**Task**
Lines to return, exactly: from the line with "X107950000Y-90170000D03*" to the line with "X150495000Y-90170000D03*" in the entries below, both included.

──────────────────────────────

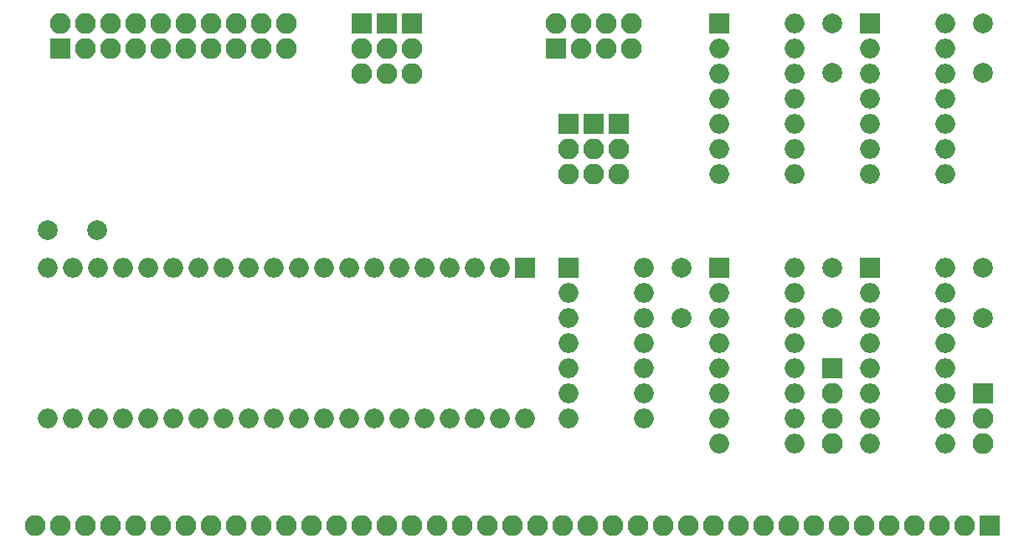
<source format=gbs>
G04 #@! TF.FileFunction,Soldermask,Bot*
%FSLAX46Y46*%
G04 Gerber Fmt 4.6, Leading zero omitted, Abs format (unit mm)*
G04 Created by KiCad (PCBNEW 4.0.7) date 10/24/19 12:41:52*
%MOMM*%
%LPD*%
G01*
G04 APERTURE LIST*
%ADD10C,0.100000*%
%ADD11R,2.100000X2.100000*%
%ADD12O,2.100000X2.100000*%
%ADD13C,2.000000*%
%ADD14R,2.000000X2.000000*%
%ADD15O,2.000000X2.000000*%
G04 APERTURE END LIST*
D10*
D11*
X188595000Y-125095000D03*
D12*
X188595000Y-127635000D03*
X188595000Y-130175000D03*
D13*
X188595000Y-112395000D03*
X188595000Y-117395000D03*
X173355000Y-112395000D03*
X173355000Y-117395000D03*
X173355000Y-87630000D03*
X173355000Y-92630000D03*
D11*
X189230000Y-138430000D03*
D12*
X186690000Y-138430000D03*
X184150000Y-138430000D03*
X181610000Y-138430000D03*
X179070000Y-138430000D03*
X176530000Y-138430000D03*
X173990000Y-138430000D03*
X171450000Y-138430000D03*
X168910000Y-138430000D03*
X166370000Y-138430000D03*
X163830000Y-138430000D03*
X161290000Y-138430000D03*
X158750000Y-138430000D03*
X156210000Y-138430000D03*
X153670000Y-138430000D03*
X151130000Y-138430000D03*
X148590000Y-138430000D03*
X146050000Y-138430000D03*
X143510000Y-138430000D03*
X140970000Y-138430000D03*
X138430000Y-138430000D03*
X135890000Y-138430000D03*
X133350000Y-138430000D03*
X130810000Y-138430000D03*
X128270000Y-138430000D03*
X125730000Y-138430000D03*
X123190000Y-138430000D03*
X120650000Y-138430000D03*
X118110000Y-138430000D03*
X115570000Y-138430000D03*
X113030000Y-138430000D03*
X110490000Y-138430000D03*
X107950000Y-138430000D03*
X105410000Y-138430000D03*
X102870000Y-138430000D03*
X100330000Y-138430000D03*
X97790000Y-138430000D03*
X95250000Y-138430000D03*
X92710000Y-138430000D03*
D11*
X146685000Y-97790000D03*
D12*
X146685000Y-100330000D03*
X146685000Y-102870000D03*
D11*
X149225000Y-97790000D03*
D12*
X149225000Y-100330000D03*
X149225000Y-102870000D03*
D11*
X130810000Y-87630000D03*
D12*
X130810000Y-90170000D03*
X130810000Y-92710000D03*
D11*
X151765000Y-97790000D03*
D12*
X151765000Y-100330000D03*
X151765000Y-102870000D03*
D14*
X177165000Y-112395000D03*
D15*
X184785000Y-130175000D03*
X177165000Y-114935000D03*
X184785000Y-127635000D03*
X177165000Y-117475000D03*
X184785000Y-125095000D03*
X177165000Y-120015000D03*
X184785000Y-122555000D03*
X177165000Y-122555000D03*
X184785000Y-120015000D03*
X177165000Y-125095000D03*
X184785000Y-117475000D03*
X177165000Y-127635000D03*
X184785000Y-114935000D03*
X177165000Y-130175000D03*
X184785000Y-112395000D03*
D14*
X161925000Y-112395000D03*
D15*
X169545000Y-130175000D03*
X161925000Y-114935000D03*
X169545000Y-127635000D03*
X161925000Y-117475000D03*
X169545000Y-125095000D03*
X161925000Y-120015000D03*
X169545000Y-122555000D03*
X161925000Y-122555000D03*
X169545000Y-120015000D03*
X161925000Y-125095000D03*
X169545000Y-117475000D03*
X161925000Y-127635000D03*
X169545000Y-114935000D03*
X161925000Y-130175000D03*
X169545000Y-112395000D03*
D14*
X161925000Y-87630000D03*
D15*
X169545000Y-102870000D03*
X161925000Y-90170000D03*
X169545000Y-100330000D03*
X161925000Y-92710000D03*
X169545000Y-97790000D03*
X161925000Y-95250000D03*
X169545000Y-95250000D03*
X161925000Y-97790000D03*
X169545000Y-92710000D03*
X161925000Y-100330000D03*
X169545000Y-90170000D03*
X161925000Y-102870000D03*
X169545000Y-87630000D03*
D14*
X142240000Y-112395000D03*
D15*
X93980000Y-127635000D03*
X139700000Y-112395000D03*
X96520000Y-127635000D03*
X137160000Y-112395000D03*
X99060000Y-127635000D03*
X134620000Y-112395000D03*
X101600000Y-127635000D03*
X132080000Y-112395000D03*
X104140000Y-127635000D03*
X129540000Y-112395000D03*
X106680000Y-127635000D03*
X127000000Y-112395000D03*
X109220000Y-127635000D03*
X124460000Y-112395000D03*
X111760000Y-127635000D03*
X121920000Y-112395000D03*
X114300000Y-127635000D03*
X119380000Y-112395000D03*
X116840000Y-127635000D03*
X116840000Y-112395000D03*
X119380000Y-127635000D03*
X114300000Y-112395000D03*
X121920000Y-127635000D03*
X111760000Y-112395000D03*
X124460000Y-127635000D03*
X109220000Y-112395000D03*
X127000000Y-127635000D03*
X106680000Y-112395000D03*
X129540000Y-127635000D03*
X104140000Y-112395000D03*
X132080000Y-127635000D03*
X101600000Y-112395000D03*
X134620000Y-127635000D03*
X99060000Y-112395000D03*
X137160000Y-127635000D03*
X96520000Y-112395000D03*
X139700000Y-127635000D03*
X93980000Y-112395000D03*
X142240000Y-127635000D03*
D13*
X93980000Y-108585000D03*
X98980000Y-108585000D03*
D11*
X125730000Y-87630000D03*
D12*
X125730000Y-90170000D03*
X125730000Y-92710000D03*
D11*
X95250000Y-90170000D03*
D12*
X95250000Y-87630000D03*
X97790000Y-90170000D03*
X97790000Y-87630000D03*
X100330000Y-90170000D03*
X100330000Y-87630000D03*
X102870000Y-90170000D03*
X102870000Y-87630000D03*
X105410000Y-90170000D03*
X105410000Y-87630000D03*
X107950000Y-90170000D03*
X107950000Y-87630000D03*
X110490000Y-90170000D03*
X110490000Y-87630000D03*
X113030000Y-90170000D03*
X113030000Y-87630000D03*
X115570000Y-90170000D03*
X115570000Y-87630000D03*
X118110000Y-90170000D03*
X118110000Y-87630000D03*
D11*
X128270000Y-87630000D03*
D12*
X128270000Y-90170000D03*
X128270000Y-92710000D03*
D13*
X158115000Y-112395000D03*
X158115000Y-117395000D03*
X188595000Y-87630000D03*
X188595000Y-92630000D03*
D11*
X173355000Y-122555000D03*
D12*
X173355000Y-125095000D03*
X173355000Y-127635000D03*
X173355000Y-130175000D03*
D11*
X145415000Y-90170000D03*
D12*
X145415000Y-87630000D03*
X147955000Y-90170000D03*
X147955000Y-87630000D03*
X150495000Y-90170000D03*
X150495000Y-87630000D03*
X153035000Y-90170000D03*
X153035000Y-87630000D03*
D14*
X146685000Y-112395000D03*
D15*
X154305000Y-127635000D03*
X146685000Y-114935000D03*
X154305000Y-125095000D03*
X146685000Y-117475000D03*
X154305000Y-122555000D03*
X146685000Y-120015000D03*
X154305000Y-120015000D03*
X146685000Y-122555000D03*
X154305000Y-117475000D03*
X146685000Y-125095000D03*
X154305000Y-114935000D03*
X146685000Y-127635000D03*
X154305000Y-112395000D03*
D14*
X177165000Y-87630000D03*
D15*
X184785000Y-102870000D03*
X177165000Y-90170000D03*
X184785000Y-100330000D03*
X177165000Y-92710000D03*
X184785000Y-97790000D03*
X177165000Y-95250000D03*
X184785000Y-95250000D03*
X177165000Y-97790000D03*
X184785000Y-92710000D03*
X177165000Y-100330000D03*
X184785000Y-90170000D03*
X177165000Y-102870000D03*
X184785000Y-87630000D03*
M02*

</source>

──────────────────────────────

**Your response**
X107950000Y-90170000D03*
X107950000Y-87630000D03*
X110490000Y-90170000D03*
X110490000Y-87630000D03*
X113030000Y-90170000D03*
X113030000Y-87630000D03*
X115570000Y-90170000D03*
X115570000Y-87630000D03*
X118110000Y-90170000D03*
X118110000Y-87630000D03*
D11*
X128270000Y-87630000D03*
D12*
X128270000Y-90170000D03*
X128270000Y-92710000D03*
D13*
X158115000Y-112395000D03*
X158115000Y-117395000D03*
X188595000Y-87630000D03*
X188595000Y-92630000D03*
D11*
X173355000Y-122555000D03*
D12*
X173355000Y-125095000D03*
X173355000Y-127635000D03*
X173355000Y-130175000D03*
D11*
X145415000Y-90170000D03*
D12*
X145415000Y-87630000D03*
X147955000Y-90170000D03*
X147955000Y-87630000D03*
X150495000Y-90170000D03*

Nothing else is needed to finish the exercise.